[[ TEXT EXCERPT, beginning ]]

I was thinking abut sched_exit(), there we let unused child timeslices 
'flow back' into the parent thread, if the child thread was shortlived. 
The check there does:

        if (p->first_time_slice) {
                p->parent->time_slice += p->time_slice;
                if (unlikely(p->parent->time_slice > task_timeslice(p)))
                        p->parent->time_slice = task_timeslice(p);
        }

notice that we check parent->time_slice against the child's 
task_timeslice(p), not against task_timeslice(p->parent). So if the 
child thread got reniced, it could cause a higher-than-normal amount of 
timeslices. But this should be a rare scenario, and the above code is 
more of a bug than a feature (will send a patch for it tomorrow), and it 
should not affect the workloads i was testing.

[[ TEXT EXCERPT, end ]]
[[ AVAILABLE DATA, beginning ]]

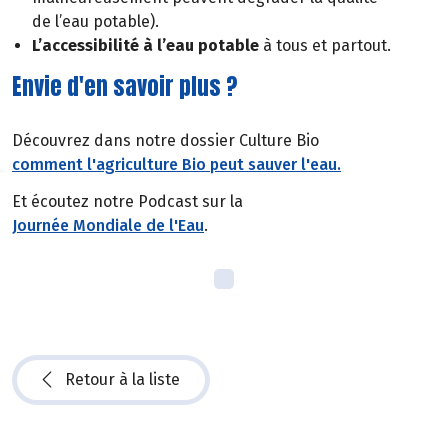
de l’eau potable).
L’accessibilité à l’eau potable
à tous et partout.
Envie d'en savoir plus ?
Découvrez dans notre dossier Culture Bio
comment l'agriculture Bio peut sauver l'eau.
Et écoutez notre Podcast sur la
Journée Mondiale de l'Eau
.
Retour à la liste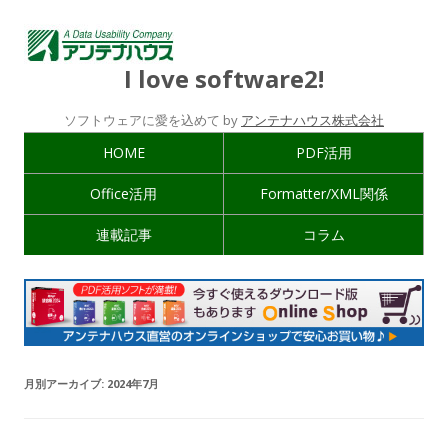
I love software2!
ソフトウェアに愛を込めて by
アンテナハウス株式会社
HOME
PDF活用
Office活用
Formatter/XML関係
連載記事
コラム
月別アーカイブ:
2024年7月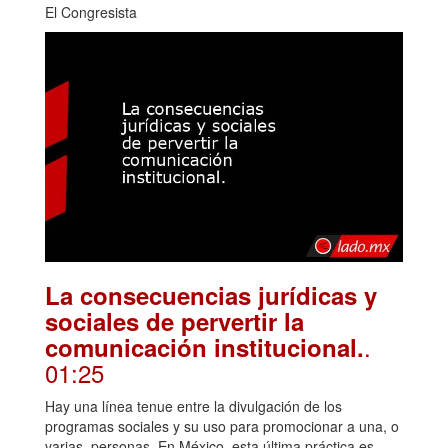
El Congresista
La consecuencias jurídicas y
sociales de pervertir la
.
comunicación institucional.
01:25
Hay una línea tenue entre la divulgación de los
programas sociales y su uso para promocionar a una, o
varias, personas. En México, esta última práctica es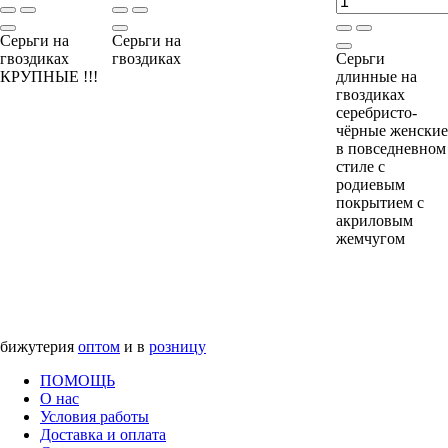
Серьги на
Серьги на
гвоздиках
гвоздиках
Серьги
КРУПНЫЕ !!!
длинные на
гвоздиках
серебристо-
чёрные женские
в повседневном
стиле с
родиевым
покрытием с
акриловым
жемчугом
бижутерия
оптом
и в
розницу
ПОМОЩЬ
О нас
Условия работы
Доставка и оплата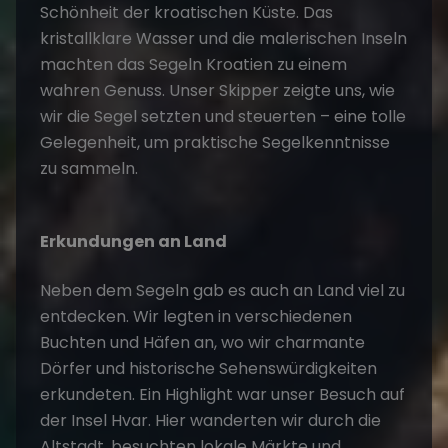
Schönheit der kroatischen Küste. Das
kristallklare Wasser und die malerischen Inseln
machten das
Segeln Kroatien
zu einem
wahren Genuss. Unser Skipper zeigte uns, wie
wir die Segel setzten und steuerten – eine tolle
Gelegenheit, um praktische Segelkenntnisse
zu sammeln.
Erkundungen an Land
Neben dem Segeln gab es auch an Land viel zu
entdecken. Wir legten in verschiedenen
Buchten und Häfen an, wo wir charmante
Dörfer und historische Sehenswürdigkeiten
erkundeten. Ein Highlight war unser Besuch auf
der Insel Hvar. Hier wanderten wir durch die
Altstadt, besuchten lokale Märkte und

[[ AVAILABLE DATA, end ]]

Proceed with the sched_exit() timeslice post, starting right after its last sentence. These items bear no relation to the sched_exit() timeslice post.

lets take a look at the second condition again:

                if ((p->time_slice * (100 - sd->per_cpu_gain) / 100) >
                        task_timeslice(smt_curr))
                                resched_task(smt_curr);

if this condition is true then we trigger a preemption at smt_curr. Now 
in the bug scenario, 'p' is a highprio task and smt_curr is a lowprio 
task. If p->time_slice (which fluctuates between task_timeslice(p) and 
0) happens to be low enough, preemption wont be triggered and we lose a 
wakeup in essence - 'p', despite being the highest-prio task around, 
wont be run until some CPU runs schedule() voluntarily. Ok?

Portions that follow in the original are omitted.